Work to complete: Your answer should be only the lines below from the one with "octobre 2019" to the one with "に、気になる言葉を入れて、ツアー検索してみてください", repeated exactly, ends included.
--
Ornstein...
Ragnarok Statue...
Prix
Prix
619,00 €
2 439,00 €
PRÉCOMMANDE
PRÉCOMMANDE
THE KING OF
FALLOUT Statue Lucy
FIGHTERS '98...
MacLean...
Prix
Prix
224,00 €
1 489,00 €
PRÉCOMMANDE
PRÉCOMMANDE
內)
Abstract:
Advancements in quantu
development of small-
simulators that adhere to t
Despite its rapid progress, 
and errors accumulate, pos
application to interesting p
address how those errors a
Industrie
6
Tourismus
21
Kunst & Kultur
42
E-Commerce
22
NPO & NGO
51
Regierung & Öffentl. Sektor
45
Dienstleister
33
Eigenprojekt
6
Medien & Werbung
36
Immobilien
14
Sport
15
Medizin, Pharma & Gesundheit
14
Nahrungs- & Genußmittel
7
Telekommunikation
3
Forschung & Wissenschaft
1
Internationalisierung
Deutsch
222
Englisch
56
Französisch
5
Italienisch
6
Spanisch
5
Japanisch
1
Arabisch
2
--
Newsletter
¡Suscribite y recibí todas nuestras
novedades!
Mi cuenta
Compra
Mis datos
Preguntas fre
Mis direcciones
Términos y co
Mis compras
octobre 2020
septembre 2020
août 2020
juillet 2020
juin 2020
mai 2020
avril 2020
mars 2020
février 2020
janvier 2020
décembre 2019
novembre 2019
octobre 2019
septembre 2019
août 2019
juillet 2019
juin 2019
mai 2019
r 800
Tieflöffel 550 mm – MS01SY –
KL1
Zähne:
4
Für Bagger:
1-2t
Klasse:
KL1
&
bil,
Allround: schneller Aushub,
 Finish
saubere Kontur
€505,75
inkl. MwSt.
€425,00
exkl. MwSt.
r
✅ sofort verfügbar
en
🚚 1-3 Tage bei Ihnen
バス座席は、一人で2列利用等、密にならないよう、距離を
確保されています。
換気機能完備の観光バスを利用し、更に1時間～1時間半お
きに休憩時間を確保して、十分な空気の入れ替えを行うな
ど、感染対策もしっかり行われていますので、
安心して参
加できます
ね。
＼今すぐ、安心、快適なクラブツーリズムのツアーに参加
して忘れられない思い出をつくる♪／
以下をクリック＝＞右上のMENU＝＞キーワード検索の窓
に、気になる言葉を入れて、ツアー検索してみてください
--
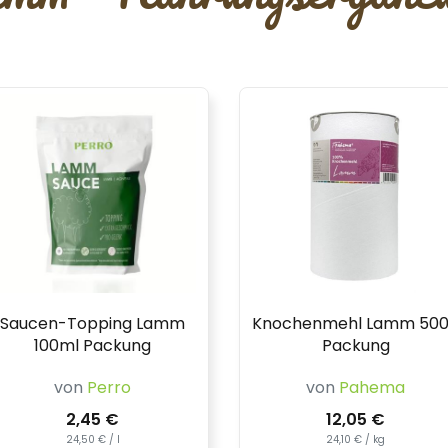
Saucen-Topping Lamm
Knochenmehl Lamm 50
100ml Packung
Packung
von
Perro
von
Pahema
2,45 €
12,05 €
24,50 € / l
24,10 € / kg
--
Answer section:
octobre 2019
septembre 2019
août 2019
juillet 2019
juin 2019
mai 2019
r 800
Tieflöffel 550 mm – MS01SY –
KL1
Zähne:
4
Für Bagger:
1-2t
Klasse:
KL1
&
bil,
Allround: schneller Aushub,
 Finish
saubere Kontur
€505,75
inkl. MwSt.
€425,00
exkl. MwSt.
r
✅ sofort verfügbar
en
🚚 1-3 Tage bei Ihnen
バス座席は、一人で2列利用等、密にならないよう、距離を
確保されています。
換気機能完備の観光バスを利用し、更に1時間～1時間半お
きに休憩時間を確保して、十分な空気の入れ替えを行うな
ど、感染対策もしっかり行われていますので、
安心して参
加できます
ね。
＼今すぐ、安心、快適なクラブツーリズムのツアーに参加
して忘れられない思い出をつくる♪／
以下をクリック＝＞右上のMENU＝＞キーワード検索の窓
に、気になる言葉を入れて、ツアー検索してみてください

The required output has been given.